_Task description_
Each line from the one that contains "left front paw: (935, 771)" through the last line of the listing below is to be returned exactly as it stands, and nothing else.

--- START ---

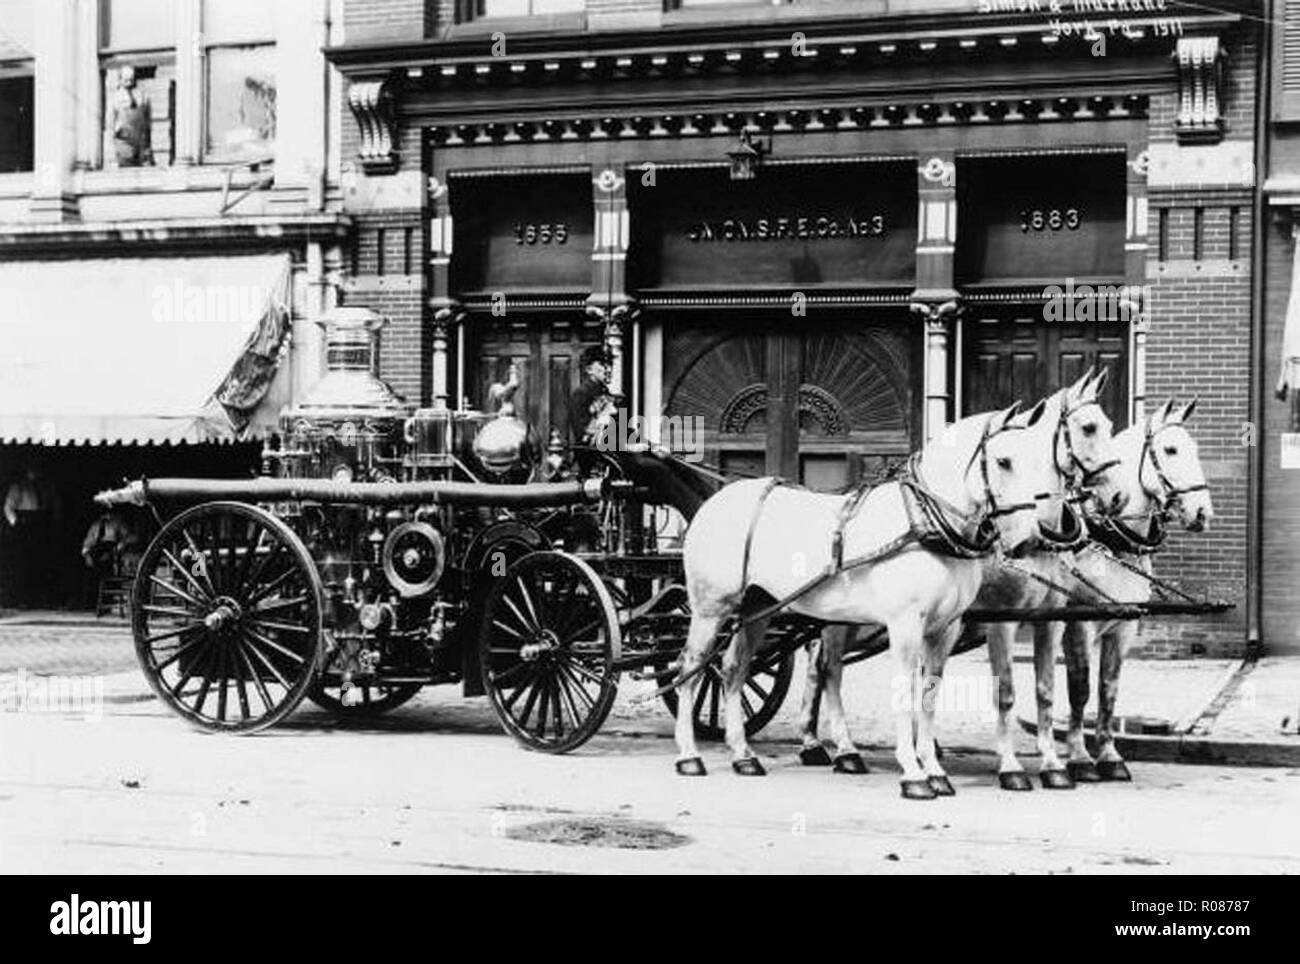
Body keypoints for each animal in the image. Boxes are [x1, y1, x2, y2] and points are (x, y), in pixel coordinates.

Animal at [676, 400, 1060, 800]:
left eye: (1041, 460)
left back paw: (743, 755)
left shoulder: (944, 629)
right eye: (1003, 461)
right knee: (690, 668)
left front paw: (935, 771)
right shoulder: (905, 624)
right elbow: (904, 693)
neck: (925, 523)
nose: (1031, 540)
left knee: (733, 670)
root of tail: (716, 501)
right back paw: (690, 756)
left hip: (758, 608)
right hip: (710, 609)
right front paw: (913, 774)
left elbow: (928, 695)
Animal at [790, 374, 1128, 789]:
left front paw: (1052, 765)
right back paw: (842, 750)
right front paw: (1010, 767)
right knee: (829, 671)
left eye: (1108, 425)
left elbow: (1046, 690)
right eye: (1089, 427)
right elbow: (1005, 691)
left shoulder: (1047, 619)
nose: (1119, 496)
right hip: (838, 621)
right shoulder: (1002, 621)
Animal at [1055, 400, 1216, 784]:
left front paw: (1109, 755)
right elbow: (1080, 689)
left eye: (1194, 448)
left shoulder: (1124, 627)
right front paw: (1079, 757)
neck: (1107, 537)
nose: (1203, 512)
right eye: (1170, 449)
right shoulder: (1079, 626)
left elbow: (1108, 689)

--- END ---

_Reply to the exercise_
left front paw: (935, 771)
right shoulder: (905, 624)
right elbow: (904, 693)
neck: (925, 523)
nose: (1031, 540)
left knee: (733, 670)
root of tail: (716, 501)
right back paw: (690, 756)
left hip: (758, 608)
right hip: (710, 609)
right front paw: (913, 774)
left elbow: (928, 695)
Animal at [790, 374, 1128, 789]:
left front paw: (1052, 765)
right back paw: (842, 750)
right front paw: (1010, 767)
right knee: (829, 671)
left eye: (1108, 425)
left elbow: (1046, 690)
right eye: (1089, 427)
right elbow: (1005, 691)
left shoulder: (1047, 619)
nose: (1119, 496)
right hip: (838, 621)
right shoulder: (1002, 621)
Animal at [1055, 400, 1216, 784]:
left front paw: (1109, 755)
right elbow: (1080, 689)
left eye: (1194, 448)
left shoulder: (1124, 627)
right front paw: (1079, 757)
neck: (1107, 537)
nose: (1203, 512)
right eye: (1170, 449)
right shoulder: (1079, 626)
left elbow: (1108, 689)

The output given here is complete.